Le Caer ended up documenting the meeting point for around 30 men who can be found there each day, working out, tanning and praying. I like the words of Sabyl Ghoussoub's, the curator of the exhibition, it eloquently describes my own thoughts on his work: "For me, it is the stereotype of the Lebanese, the one we hide and the one we adore; the contrasts are hallucinating, it is full of intelligence, the paradox in those photographed situations makes it so smart, and that is Beirut. While one prays, one displays his muscles, and another sips a carrot juice. I appreciate what the work says about the visibility of the body, the need to exhibit, while at that time, ISIS is at the doors of Lebanon. When Vianney asked them about it, they said they were very aware of the danger."

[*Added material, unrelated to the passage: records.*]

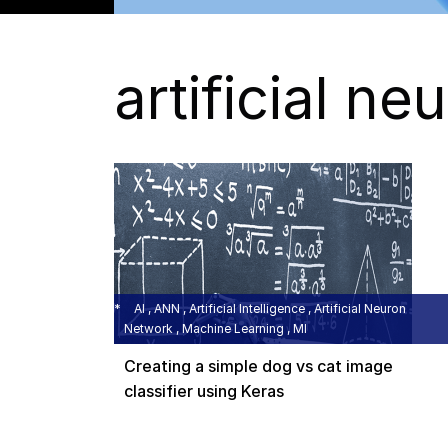
artificial n
AI , ANN , Artificial Intelligence , Artificial Neuron
Network , Machine Learning , MI
Creating a simple dog vs cat image
classifier using Keras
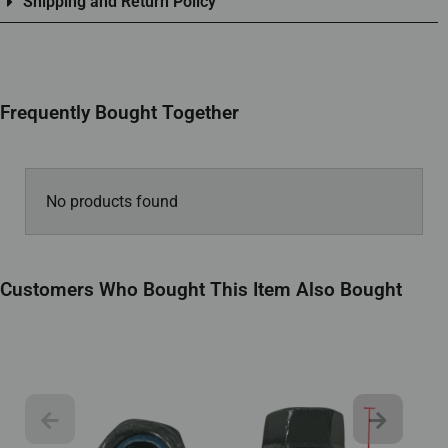
Shipping and Return Policy
Frequently Bought Together
No products found
Customers Who Bought This Item Also Bought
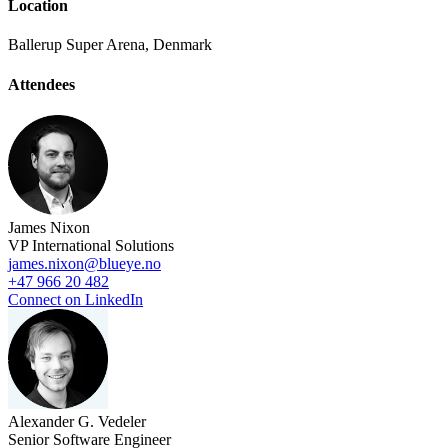
Location
Ballerup Super Arena, Denmark
Attendees
James Nixon
VP International Solutions
james.nixon@blueye.no
+47 966 20 482
Connect on LinkedIn
Alexander G. Vedeler
Senior Software Engineer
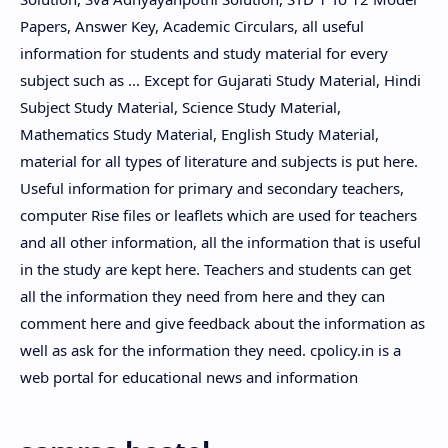
Papers, Answer Key, Academic Circulars, all useful
information for students and study material for every
subject such as ... Except for Gujarati Study Material, Hindi
Subject Study Material, Science Study Material,
Mathematics Study Material, English Study Material,
material for all types of literature and subjects is put here.
Useful information for primary and secondary teachers,
computer Rise files or leaflets which are used for teachers
and all other information, all the information that is useful
in the study are kept here. Teachers and students can get
all the information they need from here and they can
comment here and give feedback about the information as
well as ask for the information they need. cpolicy.in is a
web portal for educational news and information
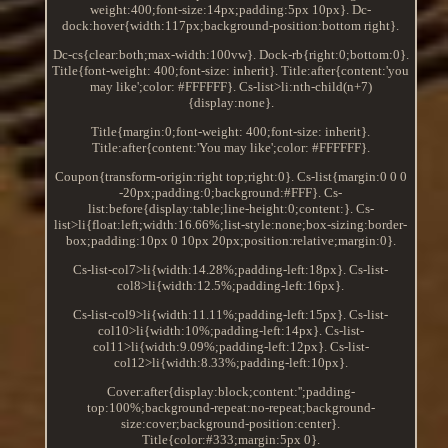
weight:400;font-size:14px;padding:5px 10px}. Dc-
dock:hover{width:117px;background-position:bottom right}.
Dc-cs{clear:both;max-width:100vw}. Dock-rb{right:0;bottom:0}.
Title{font-weight: 400;font-size: inherit}. Title:after{content:'you
may like';color: #FFFFFF}. Cs-list>li:nth-child(n+7)
{display:none}.
Title{margin:0;font-weight: 400;font-size: inherit}.
Title:after{content:'You may like';color: #FFFFFF}.
Coupon{transform-origin:right top;right:0}. Cs-list{margin:0 0 0
-20px;padding:0;background:#FFF}. Cs-
list:before{display:table;line-height:0;content:}. Cs-
list>li{float:left;width:16.66%;list-style:none;box-sizing:border-
box;padding:10px 0 10px 20px;position:relative;margin:0}.
Cs-list-col7>li{width:14.28%;padding-left:18px}. Cs-list-
col8>li{width:12.5%;padding-left:16px}.
Cs-list-col9>li{width:11.11%;padding-left:15px}. Cs-list-
col10>li{width:10%;padding-left:14px}. Cs-list-
col11>li{width:9.09%;padding-left:12px}. Cs-list-
col12>li{width:8.33%;padding-left:10px}.
Cover:after{display:block;content:'';padding-
top:100%;background-repeat:no-repeat;background-
size:cover;background-position:center}.
Title{color:#333;margin:5px 0}.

So is Beirut a safe place? Yes and no, like many cities nowadays. Its multi-confessionalism will strike you; people are not only bilingual but trilingual, oddly enough you can use US Dollars anywhere anytime. You will feel more than welcome by everybody on the streets; you will never be left out; people will always be ready to help. If you're willing to rent a car or a chauffeur (to avoid the tensions during traffic peaks) or hop on the public bus if you manage to understand its terms then I would advise a week to 10 days in and around the city to truly appreciate not just what Beirut has to offer, but Lebanon.
The country has many gems. In winter you can go skiing, the rest of the year you can bathe, but most importantly you can visit the UNESCO World Heritage sites: the famous Roman Temple, Baalbek; the most extended cave complex in the Middle East, the Jeita Grotto, The Mseilha Fort that can literally be found by the highway going up North, the Sidon Sea Castle in Saida, the antique town of Tyre, a great Phoenician city on the southern coast, the list just keeps going!

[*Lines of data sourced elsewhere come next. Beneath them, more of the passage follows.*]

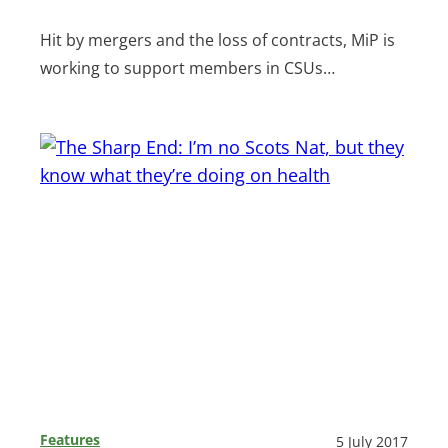
Hit by mergers and the loss of contracts, MiP is
working to support members in CSUs…
Features
5 July 2017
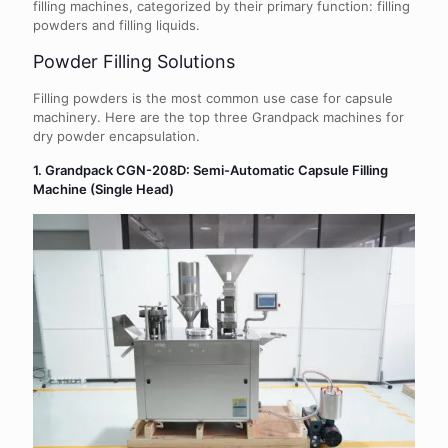
filling machines, categorized by their primary function: filling
powders and filling liquids.
Powder Filling Solutions
Filling powders is the most common use case for capsule
machinery. Here are the top three Grandpack machines for
dry powder encapsulation.
1. Grandpack CGN-208D: Semi-Automatic Capsule Filling
Machine (Single Head)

Make sure to learn some few terms before you get there, Marhaba for greetings, Shoukran for thank you and whenever you are faced with a big mess, you say Hay Beyrouth! - "It's Beirut!"
C'est Beyrouth is at L’Institut des Cultures d’Islam until 28 July 2019. Free Entry. Tuesday until Sunday from 11h00 until 19h00 except Wednesday when it is open from 16h00 until 20h00. Closed Monday and public holidays. The exhibition is spread over two locations:
ICI Stephenson : 56, rue Stephenson – 75018 Paris
ICI Léon : 19, rue Léon – 75018 Paris (location of Vianney Le Caer's work)
About the Author : Clara Abi Nader
Clara is a photographer guide at Aperture Tours Paris. She is a graduate of Photography from the Lebanese Academy of Fine Arts, and she likes to develop a sense of narrative in the cinematic images she creates. She enjoys turning the mundane into magnificence.
About the Photographer : Vianney Le Caer
Vianney is a photographer guide at Aperture Tours London. He graduated with an MA in Photojournalism and Documentary Photography from the London College of Communication. In between foreign assignments, predominantly in conflicts areas, he cover local news and celebrity events in the city.